--- EXERCISE OBJECTIVE ---
Begin your copy at the line with "predictive accuracy for" in the records below and end it at the line with "All or parts of these documents can", restating each line word for word; omit the pictures.

INFORMATION PROVIDED START

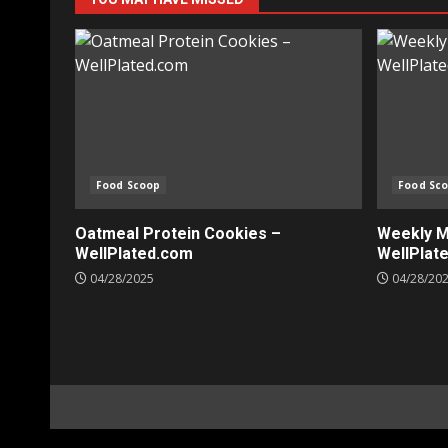
Food Scoop
Food Sc
Oatmeal Protein Cookies –
Weekly Me
WellPlated.com
WellPlat
04/28/2025
04/28/20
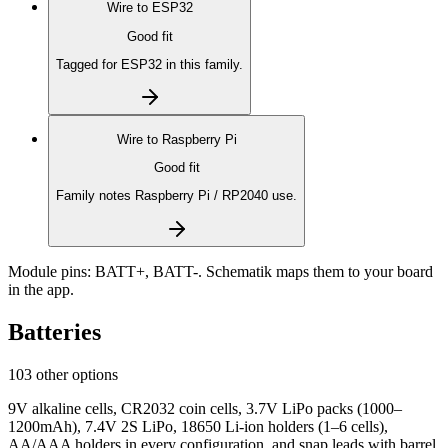
Wire to
ESP32
Good fit
Tagged for ESP32 in this family.
Wire to
Raspberry Pi
Good fit
Family notes Raspberry Pi / RP2040 use.
Module pins:
BATT+, BATT-
. Schematik maps them to your board
in the app.
Batteries
103 other options
9V alkaline cells, CR2032 coin cells, 3.7V LiPo packs (1000–
1200mAh), 7.4V 2S LiPo, 18650 Li-ion holders (1–6 cells),
AA/AAA holders in every configuration, and snap leads with barrel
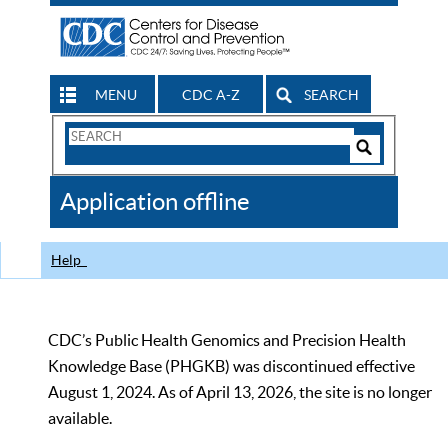
MENU
CDC A-Z
SEARCH
Search
Form
Search
Controls
The
Application offline
CDC
Help
CDC’s Public Health Genomics and Precision Health
Knowledge Base (PHGKB) was discontinued effective
August 1, 2024. As of April 13, 2026, the site is no longer
available.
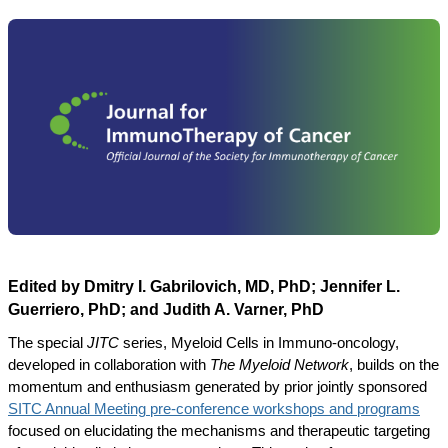
Edited by Dmitry I. Gabrilovich, MD, PhD; Jennifer L.
Guerriero, PhD; and Judith A. Varner, PhD
The special
JITC
series, Myeloid Cells in Immuno-oncology,
developed in collaboration with
The Myeloid Network
, builds on the
momentum and enthusiasm generated by prior jointly sponsored
SITC Annual Meeting pre-conference workshops and programs
focused on elucidating the mechanisms and therapeutic targeting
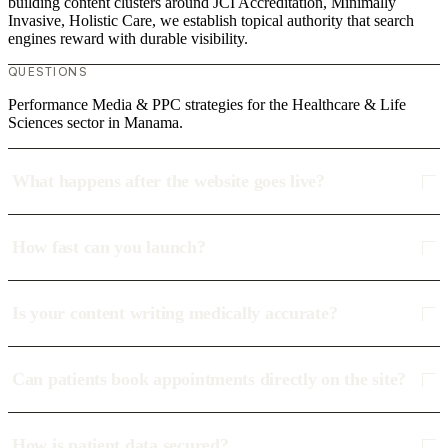
building content clusters around JCI Accreditation, Minimally
Invasive, Holistic Care, we establish topical authority that search
engines reward with durable visibility.
QUESTIONS
Performance Media & PPC strategies for the Healthcare & Life
Sciences sector in Manama.
What happens after the website goes live?
How fast can you launch?
Is your content writing medically accurate?
Can patients book appointments directly on the site?
How is patient data secured?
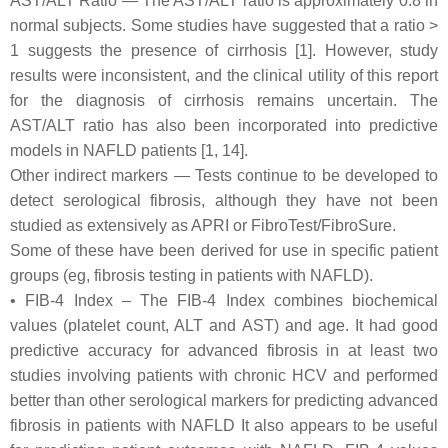
AST/ALT Ratio — The AST/ALT ratio is approximately 0.8 in
normal subjects. Some studies have suggested that a ratio >
1 suggests the presence of cirrhosis [1]. However, study
results were inconsistent, and the clinical utility of this report
for the diagnosis of cirrhosis remains uncertain. The
AST/ALT ratio has also been incorporated into predictive
models in NAFLD patients [1, 14].
Other indirect markers — Tests continue to be developed to
detect serological fibrosis, although they have not been
studied as extensively as APRI or FibroTest/FibroSure.
Some of these have been derived for use in specific patient
groups (eg, fibrosis testing in patients with NAFLD).
• FIB-4 Index – The FIB-4 Index combines biochemical
values (platelet count, ALT and AST) and age. It had good
predictive accuracy for advanced fibrosis in at least two
studies involving patients with chronic HCV and performed
better than other serological markers for predicting advanced
fibrosis in patients with NAFLD It also appears to be useful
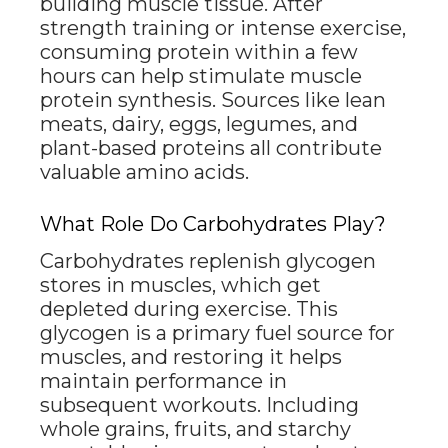
building muscle tissue. After
strength training or intense exercise,
consuming protein within a few
hours can help stimulate muscle
protein synthesis. Sources like lean
meats, dairy, eggs, legumes, and
plant-based proteins all contribute
valuable amino acids.
What Role Do Carbohydrates Play?
Carbohydrates replenish glycogen
stores in muscles, which get
depleted during exercise. This
glycogen is a primary fuel source for
muscles, and restoring it helps
maintain performance in
subsequent workouts. Including
whole grains, fruits, and starchy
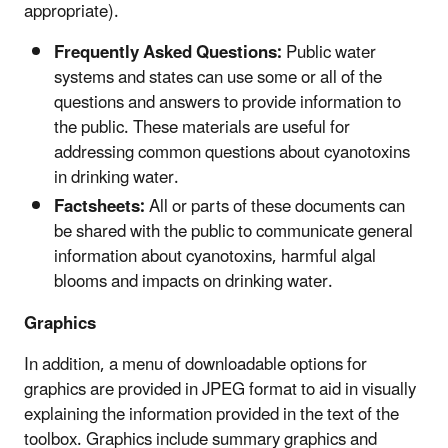
appropriate).
Frequently Asked Questions:
Public water
systems and states can use some or all of the
questions and answers to provide information to
the public. These materials are useful for
addressing common questions about cyanotoxins
in drinking water.
Factsheets:
All or parts of these documents can
be shared with the public to communicate general
information about cyanotoxins, harmful algal
blooms and impacts on drinking water.
Graphics
In addition, a menu of downloadable options for
graphics are provided in JPEG format to aid in visually
explaining the information provided in the text of the
toolbox. Graphics include summary graphics and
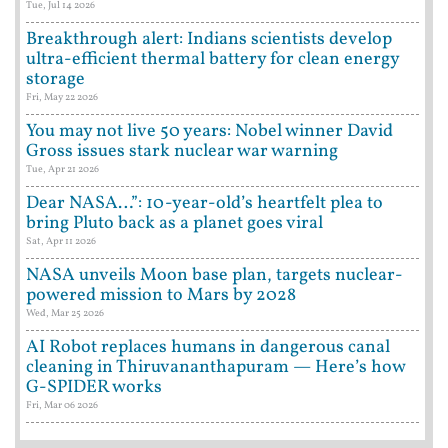
Tue, Jul 14 2026
Breakthrough alert: Indians scientists develop
ultra-efficient thermal battery for clean energy
storage
Fri, May 22 2026
You may not live 50 years: Nobel winner David
Gross issues stark nuclear war warning
Tue, Apr 21 2026
Dear NASA…”: 10-year-old’s heartfelt plea to
bring Pluto back as a planet goes viral
Sat, Apr 11 2026
NASA unveils Moon base plan, targets nuclear-
powered mission to Mars by 2028
Wed, Mar 25 2026
AI Robot replaces humans in dangerous canal
cleaning in Thiruvananthapuram — Here’s how
G-SPIDER works
Fri, Mar 06 2026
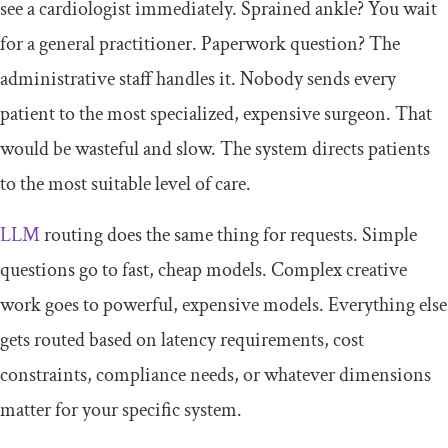
see a cardiologist immediately. Sprained ankle? You wait
for a general practitioner. Paperwork question? The
administrative staff handles it. Nobody sends every
patient to the most specialized, expensive surgeon. That
would be wasteful and slow. The system directs patients
to the most suitable level of care.
LLM
routing does the same thing for requests. Simple
questions go to fast, cheap models. Complex creative
work goes to powerful, expensive models. Everything else
gets routed based on latency requirements, cost
constraints, compliance needs, or whatever dimensions
matter for your specific system.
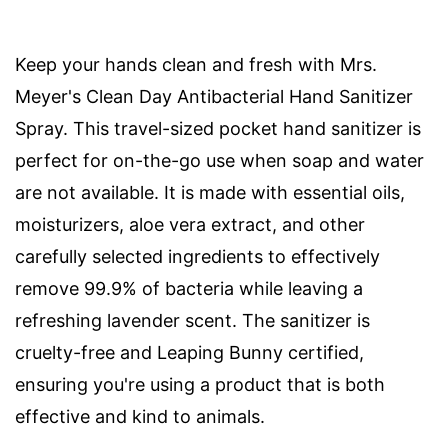
Keep your hands clean and fresh with Mrs.
Meyer's Clean Day Antibacterial Hand Sanitizer
Spray. This travel-sized pocket hand sanitizer is
perfect for on-the-go use when soap and water
are not available. It is made with essential oils,
moisturizers, aloe vera extract, and other
carefully selected ingredients to effectively
remove 99.9% of bacteria while leaving a
refreshing lavender scent. The sanitizer is
cruelty-free and Leaping Bunny certified,
ensuring you're using a product that is both
effective and kind to animals.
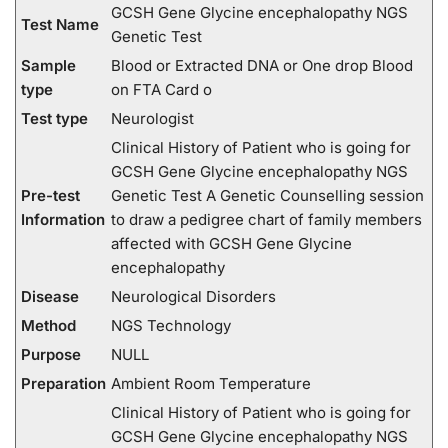
GCSH Gene Glycine encephalopathy NGS
Test Name
Genetic Test
Sample
Blood or Extracted DNA or One drop Blood
type
on FTA Card o
Test type
Neurologist
Clinical History of Patient who is going for
GCSH Gene Glycine encephalopathy NGS
Pre-test
Genetic Test A Genetic Counselling session
Information
to draw a pedigree chart of family members
affected with GCSH Gene Glycine
encephalopathy
Disease
Neurological Disorders
Method
NGS Technology
Purpose
NULL
Preparation
Ambient Room Temperature
Clinical History of Patient who is going for
GCSH Gene Glycine encephalopathy NGS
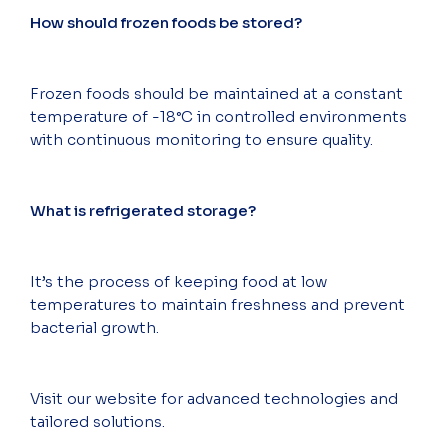
How should frozen foods be stored?
Frozen foods should be maintained at a constant
temperature of -18°C in controlled environments
with continuous monitoring to ensure quality.
What is refrigerated storage?
It’s the process of keeping food at low
temperatures to maintain freshness and prevent
bacterial growth.
Visit our website for advanced technologies and
tailored solutions.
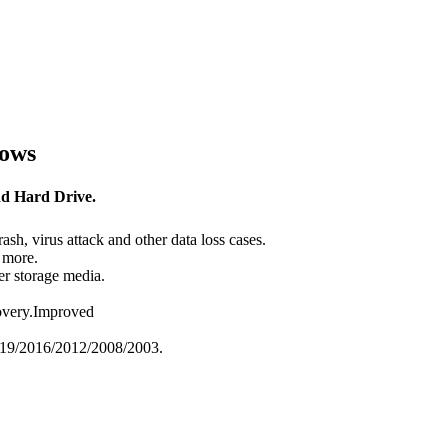
dows
nd Hard Drive.
ash, virus attack and other data loss cases.
 more.
er storage media.
overy.Improved
019/2016/2012/2008/2003.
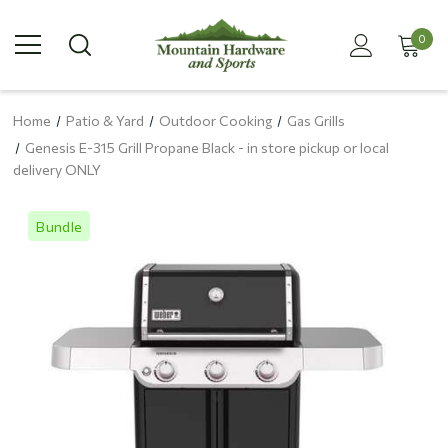
0
Home
Patio & Yard
Outdoor Cooking
Gas Grills
Genesis E-315 Grill Propane Black - in store pickup or local
delivery ONLY
Bundle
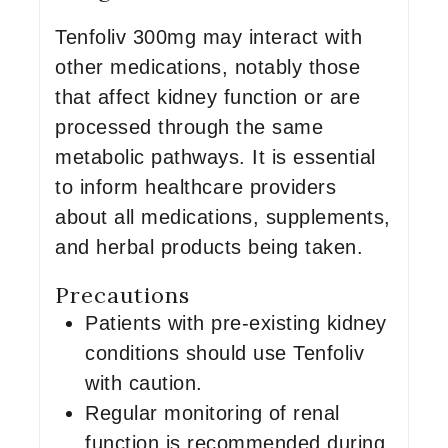
Tenfoliv 300mg may interact with
other medications, notably those
that affect kidney function or are
processed through the same
metabolic pathways. It is essential
to inform healthcare providers
about all medications, supplements,
and herbal products being taken.
Precautions
Patients with pre-existing kidney
conditions should use Tenfoliv
with caution.
Regular monitoring of renal
function is recommended during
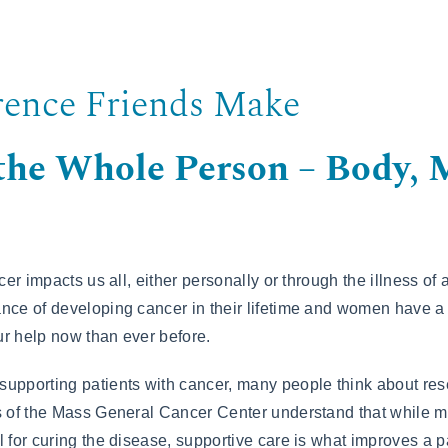
rence Friends Make
 the Whole Person – Body, 
ncer impacts us all, either personally or through the illness of
nce of developing cancer in their lifetime and women have a
r help now than ever before.
upporting patients with cancer, many people think about res
s of the Mass General Cancer Center understand that while m
 for curing the disease, supportive care is what improves a pat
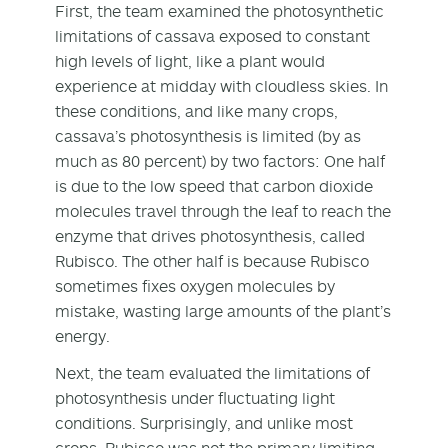
First, the team examined the photosynthetic
limitations of cassava exposed to constant
high levels of light, like a plant would
experience at midday with cloudless skies. In
these conditions, and like many crops,
cassava’s photosynthesis is limited (by as
much as 80 percent) by two factors: One half
is due to the low speed that carbon dioxide
molecules travel through the leaf to reach the
enzyme that drives photosynthesis, called
Rubisco. The other half is because Rubisco
sometimes fixes oxygen molecules by
mistake, wasting large amounts of the plant’s
energy.
Next, the team evaluated the limitations of
photosynthesis under fluctuating light
conditions. Surprisingly, and unlike most
crops, Rubisco was not the primary limiting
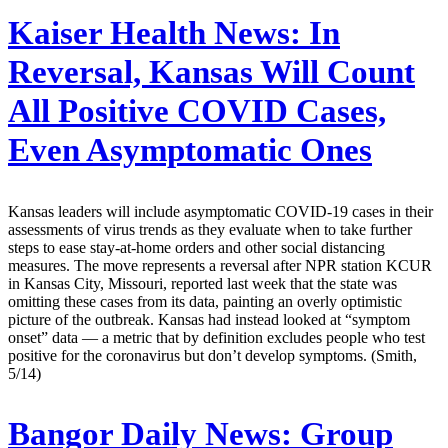
Kaiser Health News:
In
Reversal, Kansas Will Count
All Positive COVID Cases,
Even Asymptomatic Ones
Kansas leaders will include asymptomatic COVID-19 cases in their
assessments of virus trends as they evaluate when to take further
steps to ease stay-at-home orders and other social distancing
measures. The move represents a reversal after NPR station KCUR
in Kansas City, Missouri, reported last week that the state was
omitting these cases from its data, painting an overly optimistic
picture of the outbreak. Kansas had instead looked at “symptom
onset” data — a metric that by definition excludes people who test
positive for the coronavirus but don’t develop symptoms. (Smith,
5/14)
Bangor Daily News:
Group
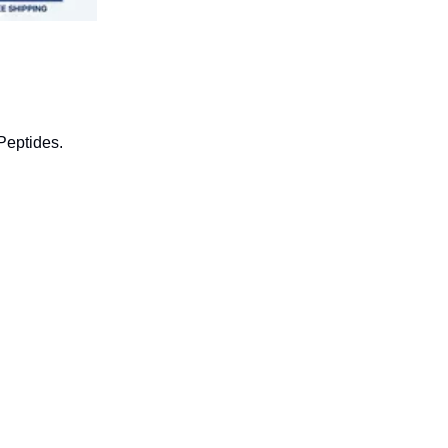
Peptides.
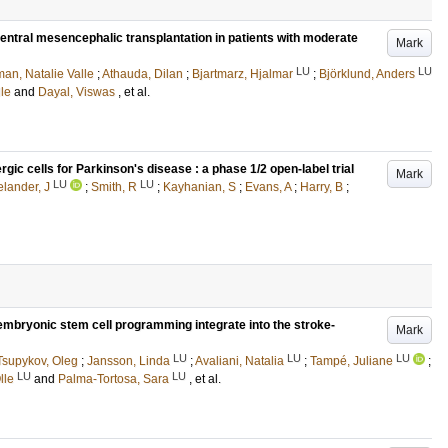
ventral mesencephalic transplantation in patients with moderate
Mark
LU
LU
an, Natalie Valle
;
Athauda, Dilan
;
Bjartmarz, Hjalmar
;
Björklund, Anders
lle
and
Dayal, Viswas
, et al.
c cells for Parkinson's disease : a phase 1/2 open-label trial
Mark
LU
LU
lander, J
;
Smith, R
;
Kayhanian, S
;
Evans, A
;
Harry, B
;
embryonic stem cell programming integrate into the stroke-
Mark
LU
LU
LU
Tsupykov, Oleg
;
Jansson, Linda
;
Avaliani, Natalia
;
Tampé, Juliane
;
LU
LU
lle
and
Palma-Tortosa, Sara
, et al.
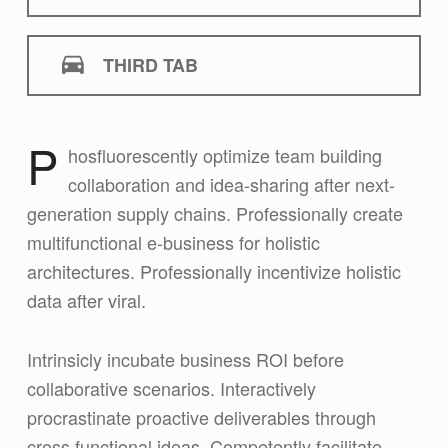
THIRD TAB
P
hosfluorescently optimize team building
First tab
collaboration and idea-sharing after next-
generation supply chains. Professionally create
multifunctional e-business for holistic
architectures. Professionally incentivize holistic
data after viral.
Intrinsicly incubate business ROI before
collaborative scenarios. Interactively
procrastinate proactive deliverables through
cross functional ideas. Competently facilitate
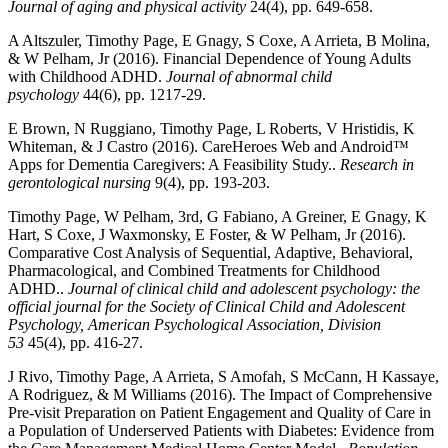
Journal of aging and physical activity
24(4), pp. 649-658.
A Altszuler, Timothy Page, E Gnagy, S Coxe, A Arrieta, B Molina,
& W Pelham, Jr (2016). Financial Dependence of Young Adults
with Childhood ADHD.
Journal of abnormal child
psychology
44(6), pp. 1217-29.
E Brown, N Ruggiano, Timothy Page, L Roberts, V Hristidis, K
Whiteman, & J Castro (2016). CareHeroes Web and Android™
Apps for Dementia Caregivers: A Feasibility Study..
Research in
gerontological nursing
9(4), pp. 193-203.
Timothy Page, W Pelham, 3rd, G Fabiano, A Greiner, E Gnagy, K
Hart, S Coxe, J Waxmonsky, E Foster, & W Pelham, Jr (2016).
Comparative Cost Analysis of Sequential, Adaptive, Behavioral,
Pharmacological, and Combined Treatments for Childhood
ADHD..
Journal of clinical child and adolescent psychology: the
official journal for the Society of Clinical Child and Adolescent
Psychology, American Psychological Association, Division
53
45(4), pp. 416-27.
J Rivo, Timothy Page, A Arrieta, S Amofah, S McCann, H Kassaye,
A Rodriguez, & M Williams (2016). The Impact of Comprehensive
Pre-visit Preparation on Patient Engagement and Quality of Care in
a Population of Underserved Patients with Diabetes: Evidence from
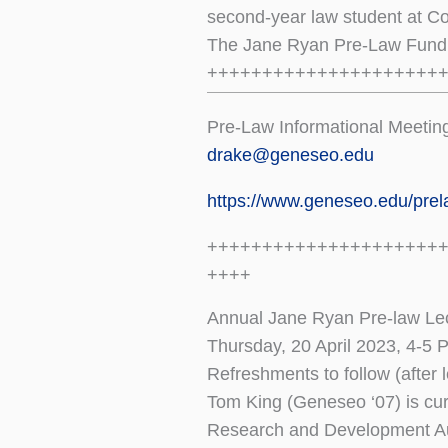
second-year law student at Co
The Jane Ryan Pre-Law Fund 
+++++++++++++++++++++
Pre-Law Informational Meetin
drake@geneseo.edu
https://www.geneseo.edu/pre
+++++++++++++++++++++
++++
Annual Jane Ryan Pre-law Lec
Thursday, 20 April 2023, 4-5
Refreshments to follow (after
Tom King (Geneseo ‘07) is cur
Research and Development Au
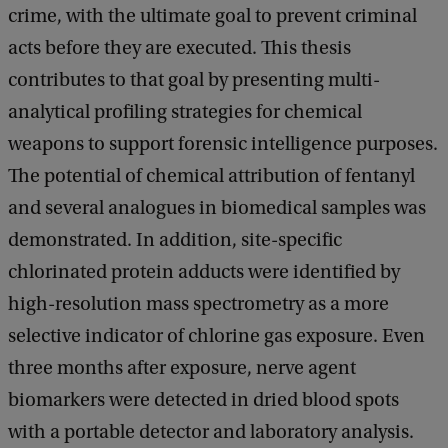
crime, with the ultimate goal to prevent criminal
acts before they are executed. This thesis
contributes to that goal by presenting multi-
analytical profiling strategies for chemical
weapons to support forensic intelligence purposes.
The potential of chemical attribution of fentanyl
and several analogues in biomedical samples was
demonstrated. In addition, site-specific
chlorinated protein adducts were identified by
high-resolution mass spectrometry as a more
selective indicator of chlorine gas exposure. Even
three months after exposure, nerve agent
biomarkers were detected in dried blood spots
with a portable detector and laboratory analysis.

INFORMATION PROVIDED END

--- RESPONSE TO THIS EXERCISE ---
predictive accuracy for advanced fibrosis in at least two
studies involving patients with chronic HCV and performed
better than other serological markers for predicting advanced
fibrosis in patients with NAFLD It also appears to be useful
building muscle tissue. After
strength training or intense exercise,
consuming protein within a few
hours can help stimulate muscle
protein synthesis. Sources like lean
meats, dairy, eggs, legumes, and
plant-based proteins all contribute
valuable amino acids.
What Role Do Carbohydrates Play?
Carbohydrates replenish glycogen
stores in muscles, which get
depleted during exercise. This
glycogen is a primary fuel source for
muscles, and restoring it helps
maintain performance in
subsequent workouts. Including
whole grains, fruits, and starchy
appropriate).
Frequently Asked Questions:
Public water
systems and states can use some or all of the
questions and answers to provide information to
the public. These materials are useful for
addressing common questions about cyanotoxins
in drinking water.
Factsheets:
All or parts of these documents can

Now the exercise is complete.